I'd like a quality muzzle for trips to the vet, as well as some socialization with guests, etc.

Something that fits well and others have liked.

Thanks much!


----------



## Howard Gaines III (Dec 26, 2007)

Ted I don't use one on the dog, for me...can't make one to fit past my big nose!


----------



## Anna Kasho (Jan 16, 2008)

What kind of dog do you need the muzzle for?

I have a nice leather basket-style muzzle that fits my mal through GSD, but I can't find who makes them. It's not reinforced like a muzzle-work type, more lightweight, but similar design, close-spaced square mesh of leather straps. I also have a wire basket muzzle, the type that leerburg sells, for my GSD. Also works well, but the more open design could be a risk if someone accidentaly gets a finger in...

I also have to ask, why do you need to socialise with guests with a muzzled dog?


----------



## Ted White (May 2, 2006)

I have a GSD. Male.


----------



## Anna Kasho (Jan 16, 2008)

I have this:
http://leerburg.com/704.htm
The dogs tolerate it very easily, it seems quite comfortable.

And the other muzzle is very similar to this design:
http://www.kristalas.com/muzzles/630_643retriever.htm
Although I'm not sure who actually made it, on the one I have the buckles are different and the rivets are brass (rust free)

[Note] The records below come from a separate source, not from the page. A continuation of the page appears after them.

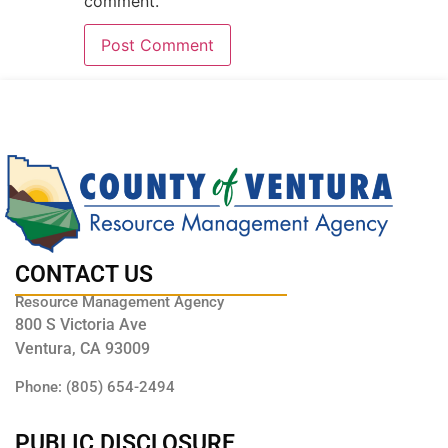
comment.
CONTACT US
Resource Management Agency
800 S Victoria Ave
Ventura, CA 93009
Phone: (805) 654-2494
PUBLIC DISCLOSURE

Both fit my GSD very well, and are pretty secure.


----------



## Ted White (May 2, 2006)

Thank you Anna,

The wire unit looks good and certainly a better pricepoint. Leerburg makes a distinction between the metal and leather. Seems to contradict himself, but I'm sure that's due to the lack of specifics in the descriptions. 

Thanks again,


----------



## Geoff Empey (Jan 8, 2008)

Ted I've had great luck with Jafco. 

http://www.dogsportgear.com/White_Jafco_Dog_muzzle.htm


----------



## Ted White (May 2, 2006)

Nice. Do you have the optional head strap?


----------



## Geoff Empey (Jan 8, 2008)

Ted White said:


> Nice. Do you have the optional head strap?


No. But unless you are doing muzzle fighting or something really extreme IMHO not needed.


----------



## Ted White (May 2, 2006)

Great info. Thanks!


----------



## Geoff Empey (Jan 8, 2008)

The only deal where you are going to have an issue with a Jafco coming off is training issues with it for what you need it for. There is lots of threads here about muzzle conditioning that my friend is more important than what type of muzzle to buy.


----------